Lake levels rise, but not enough to remove danger
by Bill Clough
Jul 28, 2013 | 2064 views | 0 0 comments | 25 25 recommendations | email to a friend | print
BEEVILLE — The U.S. Drought Monitor classifies the top half of Bee County in moderate drought, the middle portion in severe drought and the extreme southwest of the county in extreme drought.

Above average temperatures and below-normal precipitation are forecast for South Texas through the end of the year, according to the U.S. Weather’s Bureau’s Climate Prediction Center.

Unless the area is visited by a tropical storm.

Historically, Bee County — as well as most counties in South Texas — depend on tropical activity to break droughts and to replenish water tables.
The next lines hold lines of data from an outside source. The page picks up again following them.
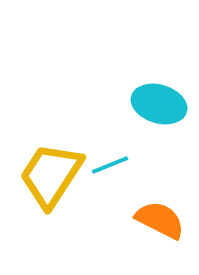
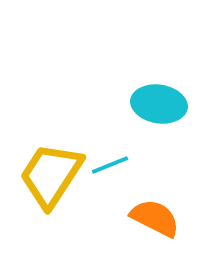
cyan ellipse: rotated 8 degrees counterclockwise
orange semicircle: moved 5 px left, 2 px up
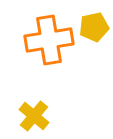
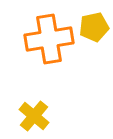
orange cross: moved 1 px up
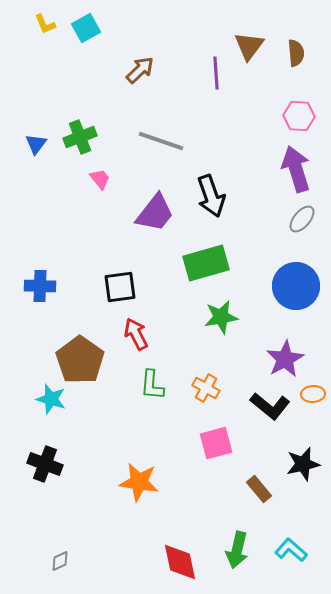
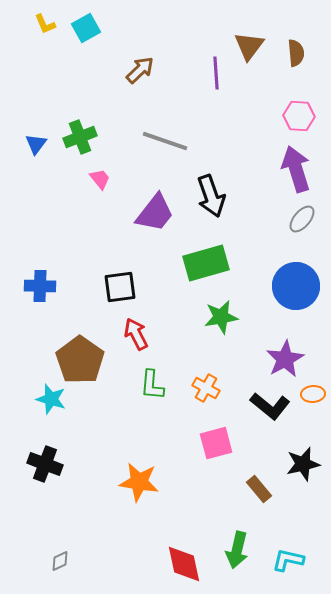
gray line: moved 4 px right
cyan L-shape: moved 3 px left, 10 px down; rotated 28 degrees counterclockwise
red diamond: moved 4 px right, 2 px down
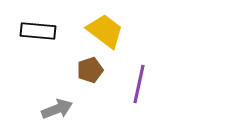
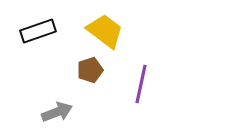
black rectangle: rotated 24 degrees counterclockwise
purple line: moved 2 px right
gray arrow: moved 3 px down
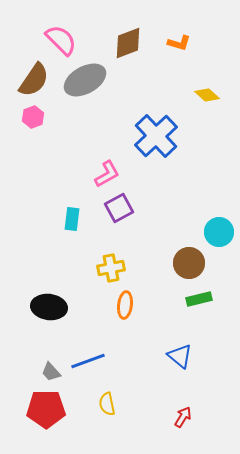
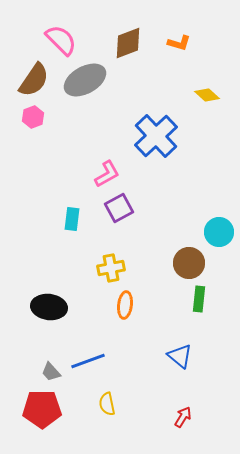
green rectangle: rotated 70 degrees counterclockwise
red pentagon: moved 4 px left
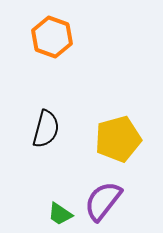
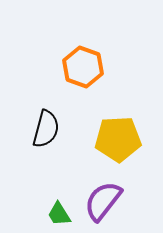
orange hexagon: moved 31 px right, 30 px down
yellow pentagon: rotated 12 degrees clockwise
green trapezoid: moved 1 px left; rotated 24 degrees clockwise
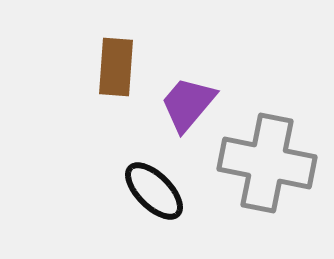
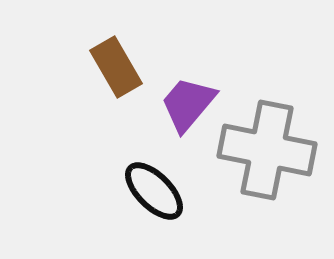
brown rectangle: rotated 34 degrees counterclockwise
gray cross: moved 13 px up
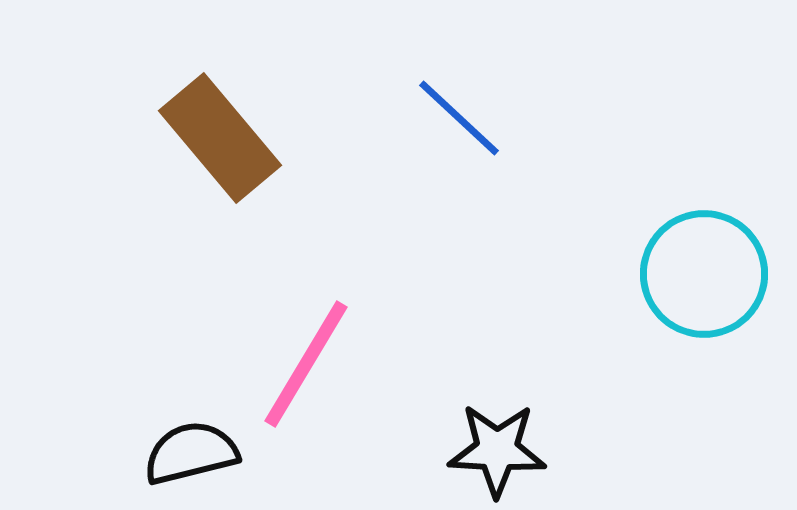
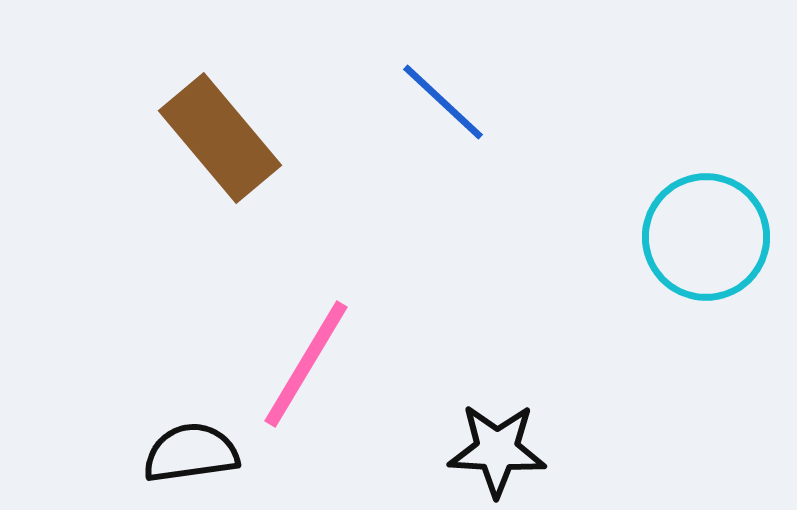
blue line: moved 16 px left, 16 px up
cyan circle: moved 2 px right, 37 px up
black semicircle: rotated 6 degrees clockwise
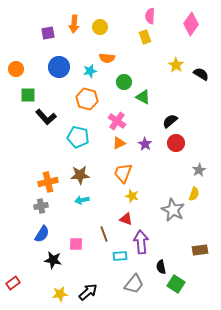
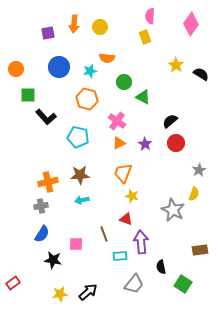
green square at (176, 284): moved 7 px right
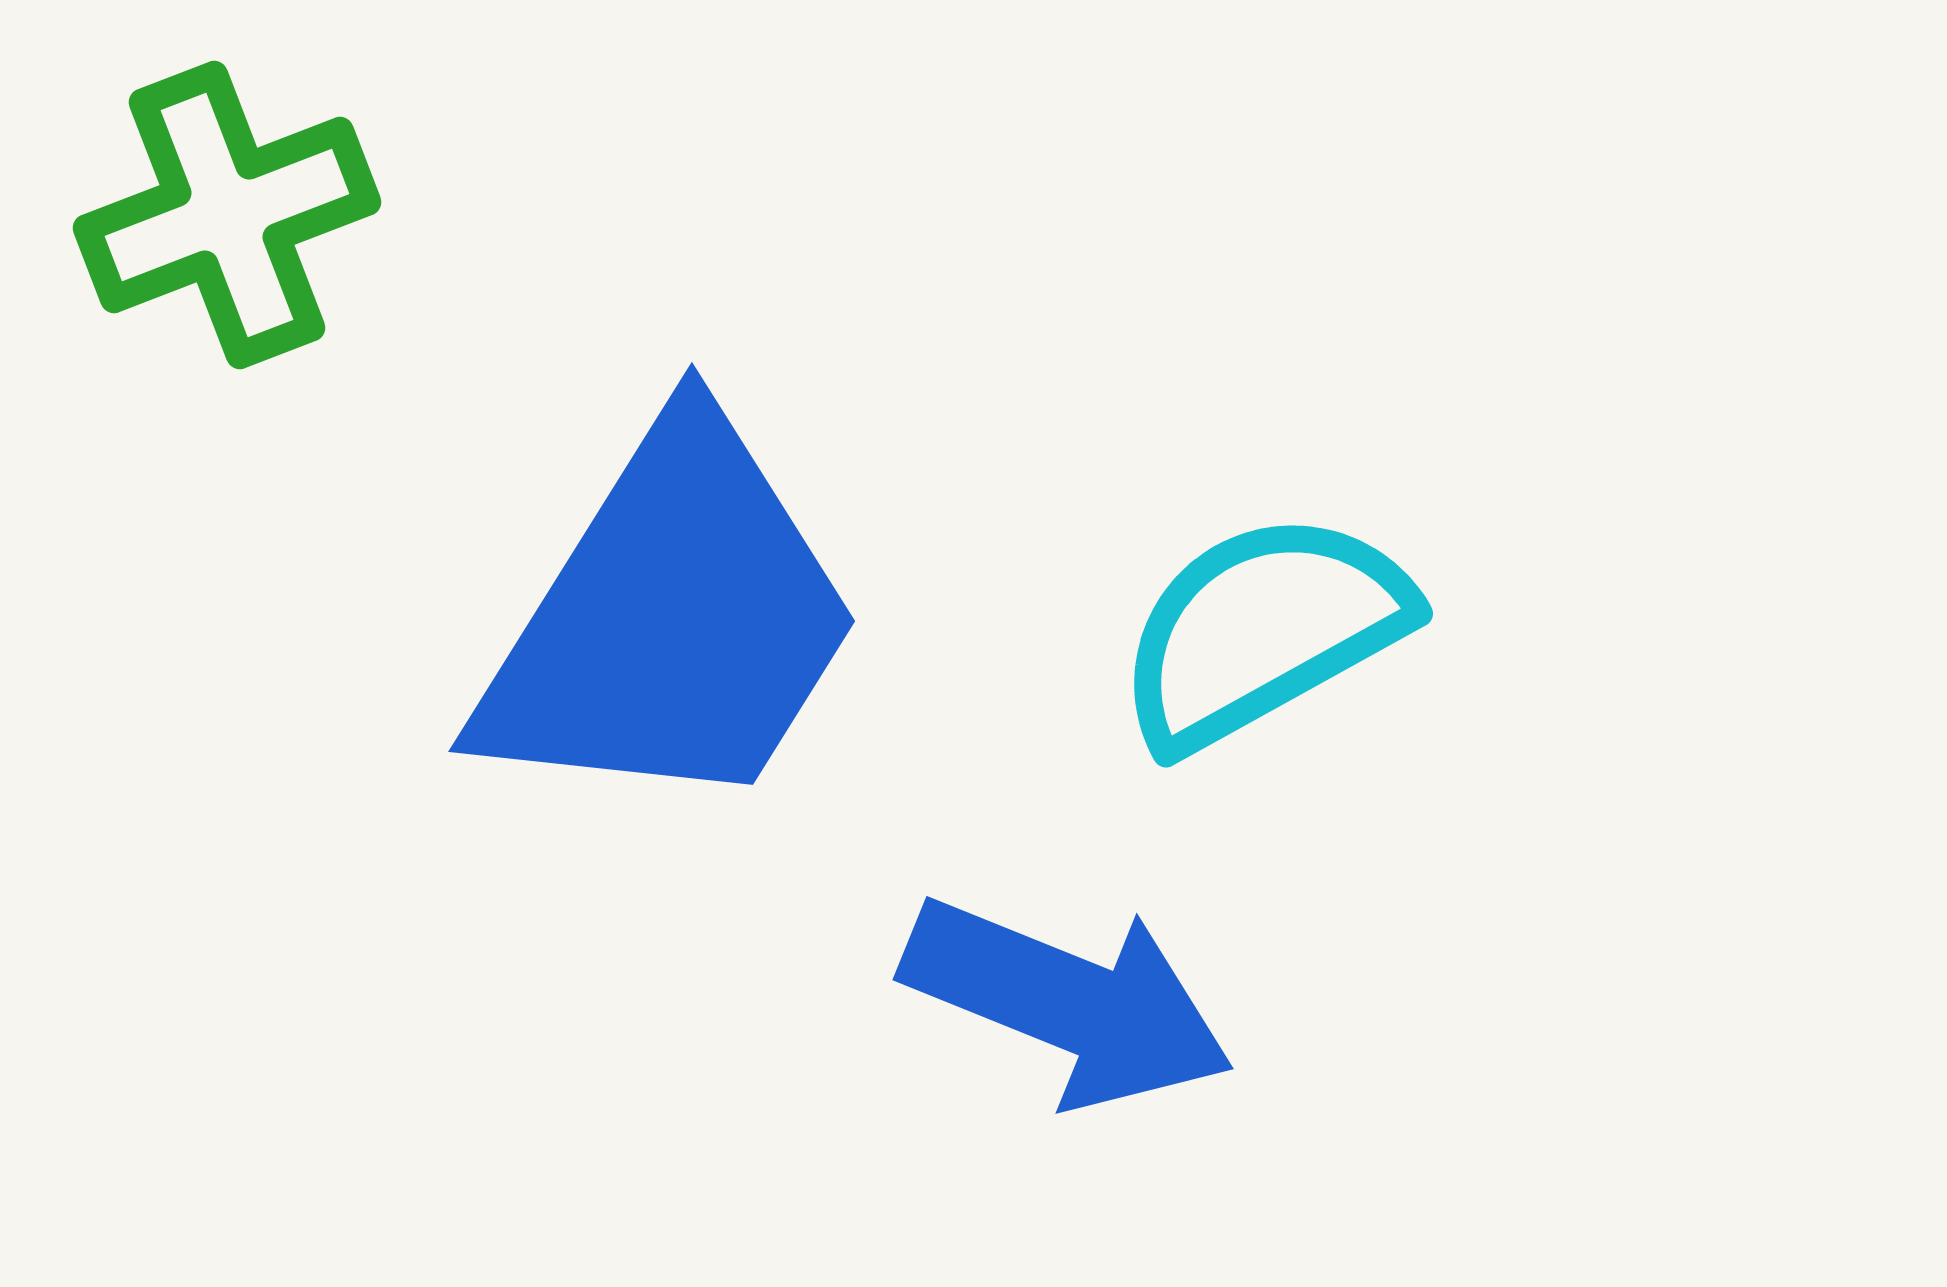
Heavier-than-normal precipitation starting in late May has seen a dramatic rise in water levels at Lake Corpus Christi, from 77 feet to almost 82 feet in a matter of weeks.
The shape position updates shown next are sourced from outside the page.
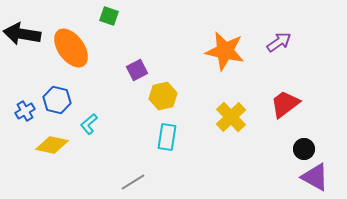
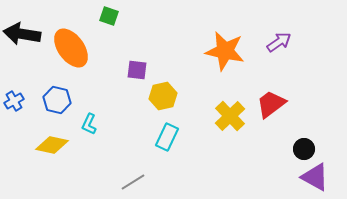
purple square: rotated 35 degrees clockwise
red trapezoid: moved 14 px left
blue cross: moved 11 px left, 10 px up
yellow cross: moved 1 px left, 1 px up
cyan L-shape: rotated 25 degrees counterclockwise
cyan rectangle: rotated 16 degrees clockwise
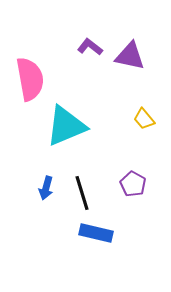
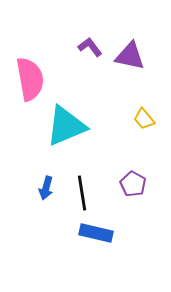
purple L-shape: rotated 15 degrees clockwise
black line: rotated 8 degrees clockwise
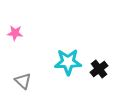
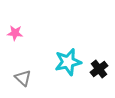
cyan star: rotated 12 degrees counterclockwise
gray triangle: moved 3 px up
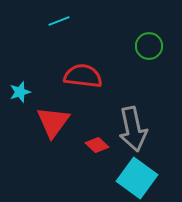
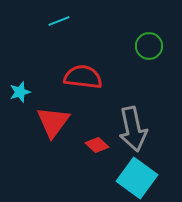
red semicircle: moved 1 px down
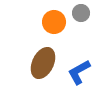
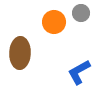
brown ellipse: moved 23 px left, 10 px up; rotated 24 degrees counterclockwise
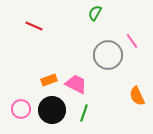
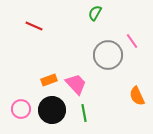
pink trapezoid: rotated 20 degrees clockwise
green line: rotated 30 degrees counterclockwise
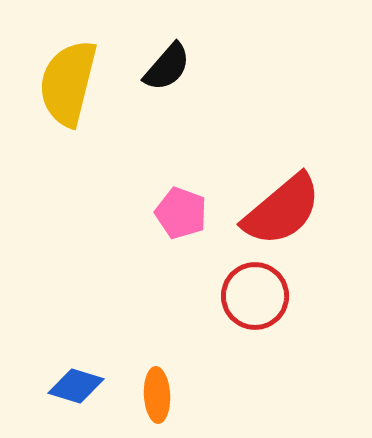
As of Thursday, the level was 81.43 feet, still more than 12 feet below what is called the lake’s “full pool.”

The agricultural community, therefore, is watching the progress of Dorian, off the coast of West Africa. Although it was 3,700 miles away from the Gulf Coast Thursday afternoon with maximum sustained winds of 60 mph, National Hurricane Center meteorologists are forecasting Dorian to remain a tropical storm through Tuesday afternoon.
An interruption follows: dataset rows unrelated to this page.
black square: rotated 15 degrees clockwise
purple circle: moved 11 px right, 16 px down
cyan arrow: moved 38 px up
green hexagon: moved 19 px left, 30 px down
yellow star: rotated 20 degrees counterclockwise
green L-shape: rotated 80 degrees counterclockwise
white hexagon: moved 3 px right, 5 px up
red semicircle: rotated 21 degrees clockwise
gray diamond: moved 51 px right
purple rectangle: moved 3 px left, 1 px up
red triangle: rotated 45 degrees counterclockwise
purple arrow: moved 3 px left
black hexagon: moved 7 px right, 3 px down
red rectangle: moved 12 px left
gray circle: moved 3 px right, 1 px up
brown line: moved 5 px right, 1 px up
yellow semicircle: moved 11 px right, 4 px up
A tropical storm is a system with maximum sustained winds of between 39 and 73 mph.

In a perfect, drought-suffering world, Dorian would continue its current path, crossing Florida and entering the Gulf Coast — but without developing into a more serious storm.

The ideal would be for Dorian to make landfall southwest of Corpus Christi, placing Beeville in the northeast quadrant of a tropical storm that produces copious amounts of rain without hurricane-force winds.